The problem is that Yahoo has no idea what to do with itself. It’s constantly a day late and a dollar short. Seriously—let’s take a look at their strategic history:
Back in 1998, Yahoo! had the opportunity to license and/or buy Revenue Loop, a new technology for sorting shopping-based search results similar to the algorithm that Google would go on to use for its ad service. Paul Graham of all people, who met with Yahoo to sell them on the tech, commented later that Jerry Yang didn’t even seem interested in the new tech; in an essay about Yahoo’s decline, Graham commented, “The reason Yahoo didn’t care about a technique that extracted the full value of traffic was that advertisers were already overpaying for it…Hard as it is to believe now, the big money then was in banner ads. Advertisers were willing to pay ridiculous amounts for banner ads.” Yahoo would stick stupidly to its banner ads model until it was already too late.
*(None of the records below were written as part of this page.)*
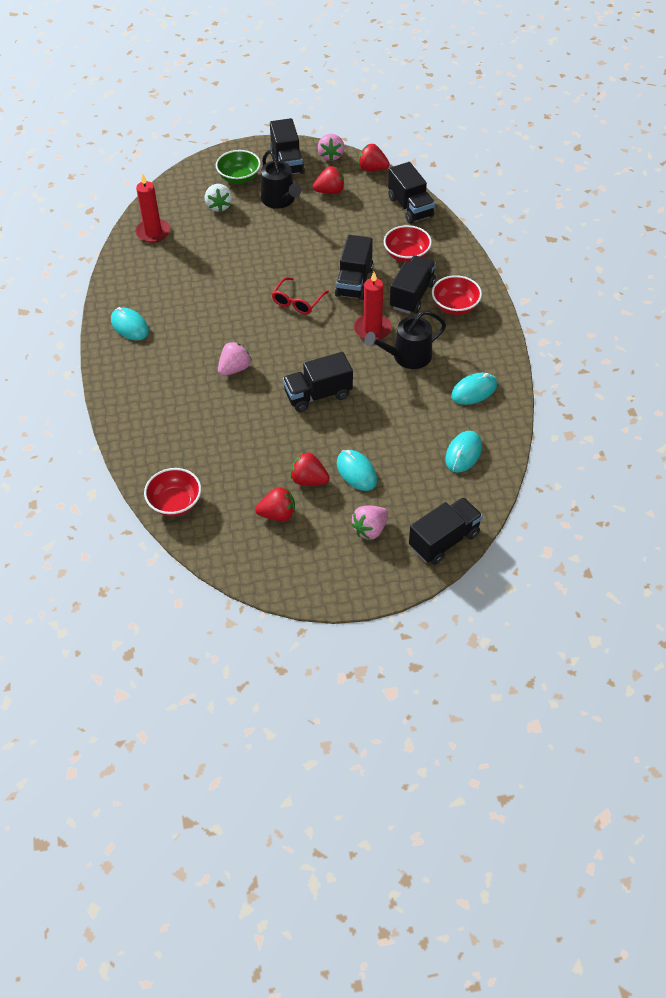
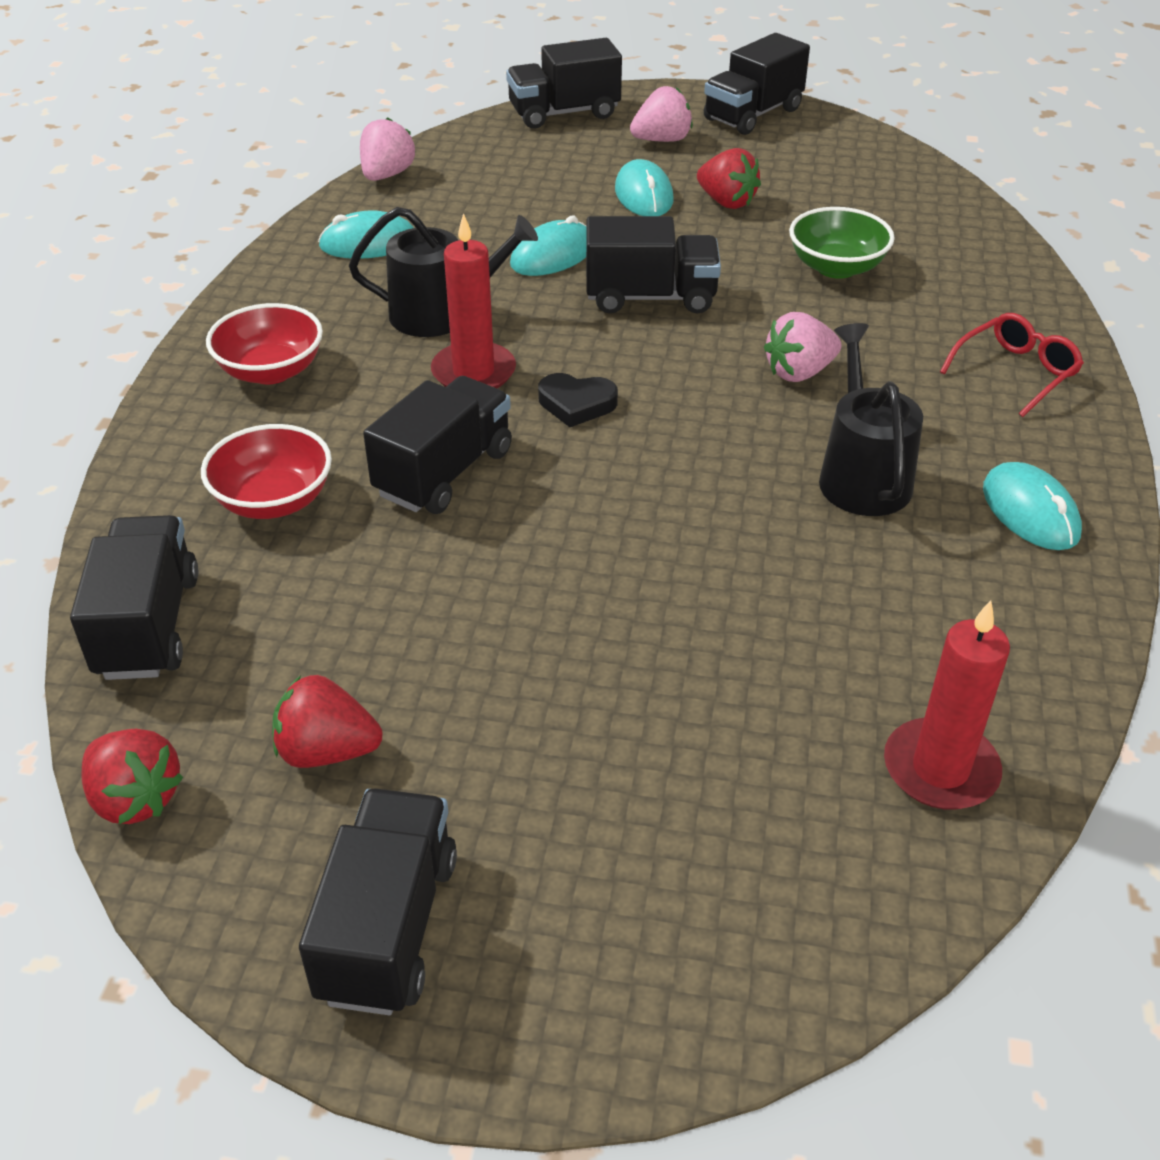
camera: 160 degrees left, 10 degrees down
(175, 503) = (961, 220): red bowl -> none
(219, 206) = (701, 806): white strawberry -> none
(239, 178) = (589, 909): green bowl -> green bowl (836, 267)
(278, 514) = (794, 178): red strawberry -> none
(280, 200) = (497, 767): black watering can -> black watering can (862, 476)
(297, 302) = (602, 464): red glasses -> red glasses (1016, 372)
(321, 326) = (576, 404): none -> black heart
(331, 156) = (222, 904): pink strawberry -> pink strawberry (387, 175)
(412, 295) = (339, 412): black truck -> black truck (753, 115)
(463, 453) = (459, 180): turquoise mouse -> turquoise mouse (552, 255)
There was also that debacle with Yahoo Paid Inclusion. After years of running what basically amounted to a fucking Ponzi scheme (Hey SEC…), Yahoo launched a program that gave commercial websites guaranteed listings on the SERP after payment. The scheme was—of course—lucrative for Yahoo but it was not terribly popular either among marketers or users. So Yahoo had to do an about-face and just provide those who were actually willing to pay for the service with more frequent site crawls and providing statistics. Seriously, guys. Companies bought into the program on the basis that Yahoo would just feature their site, with no notation that it was advertising—stacking the deck, basically—and got screwed out of it. I wonder if Yahoo gave them a t-shirt.
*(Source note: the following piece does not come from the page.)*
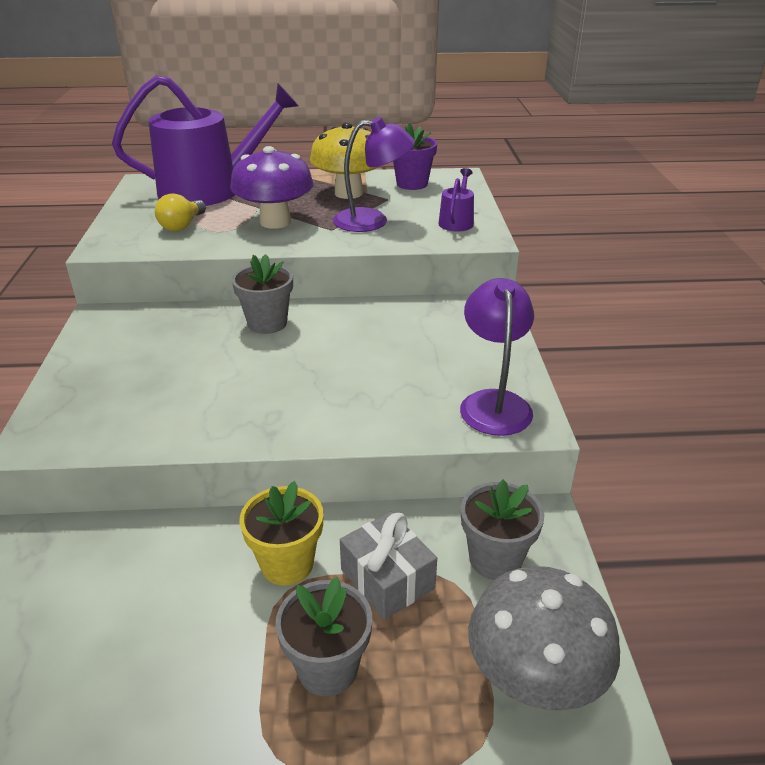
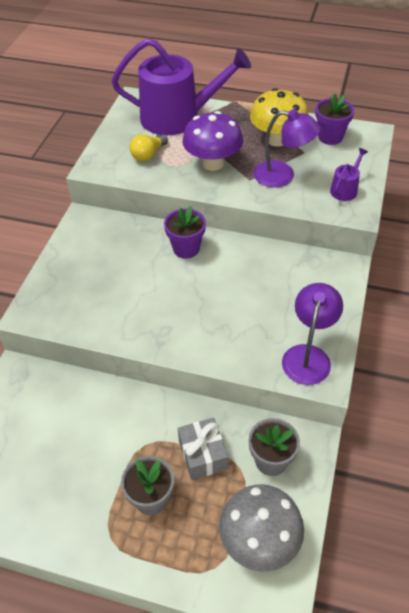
camera: 20 degrees right, 15 degrees up
(267, 323) = (186, 248): grey flower pot -> purple flower pot
(287, 564) = (150, 428): yellow flower pot -> none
And before any of you get on me about “Yeah, well… Bing,” I got something to say about that too. When Bing and Yahoo made their historic agreement, one of the provisions was that Microsoft was going to provide a guarantee: if Yahoo’s Revenue Per Search did not match up to an agreed-upon amount (closing the gap with what Google earns per search versus what Yahoo was earning per search at the time), Bing would make payments to Yahoo to balance the shortfall. Guess what. Yahoo’s revenue per search (RPS) has not, since the agreement started, EVER reached that goal. The provision keeps having to be renewed; Microsoft keeps having to pay Yahoo money. And here’s the real shitty part of that: by the time Yahoo is able to contractually get out of the agreement—sometime in 2014, when the five-year mark arrives—they will have spent five years NOT working on search and have to start from scratch or get themselves bought up by some other company. Because it’s not bad enough that Yahoo is the only search engine that has consistently LOST traffic in the last year or so—they’ll be the only search engine that doesn’t ACTUALLY HAVE A SEARCH ENGINE.
Then consider too that just… fuck, every time you turn around Yahoo has a new CEO. Now people want to bitch about Marissa Meyer cutting back on work-from-home and taking an active role in the hiring process. You know what? The smartest thing Yahoo has ever done is hire an ex-Google exec. And Meyer’s probably involved in the hiring process because Yahoo has quite enough idiots already working there. So stop giving Meyer such a hard time. It’s got to be tough being surrounded by folks who think taking 3 years to make algorithmic search happen is a fine timeframe.
And that, guys and girls, is why Yahoo! ain’t shit. And why they’re basically screwed.
Update: Yahoo bought Tumblr for $1.1 billion, which has some people saying “Oh, well, that’s a step in the right direction” like fools. Most people are saying this though:
So before y’all open your mouths about it: Yahoo still ain’t shit, and they’re also now super broke.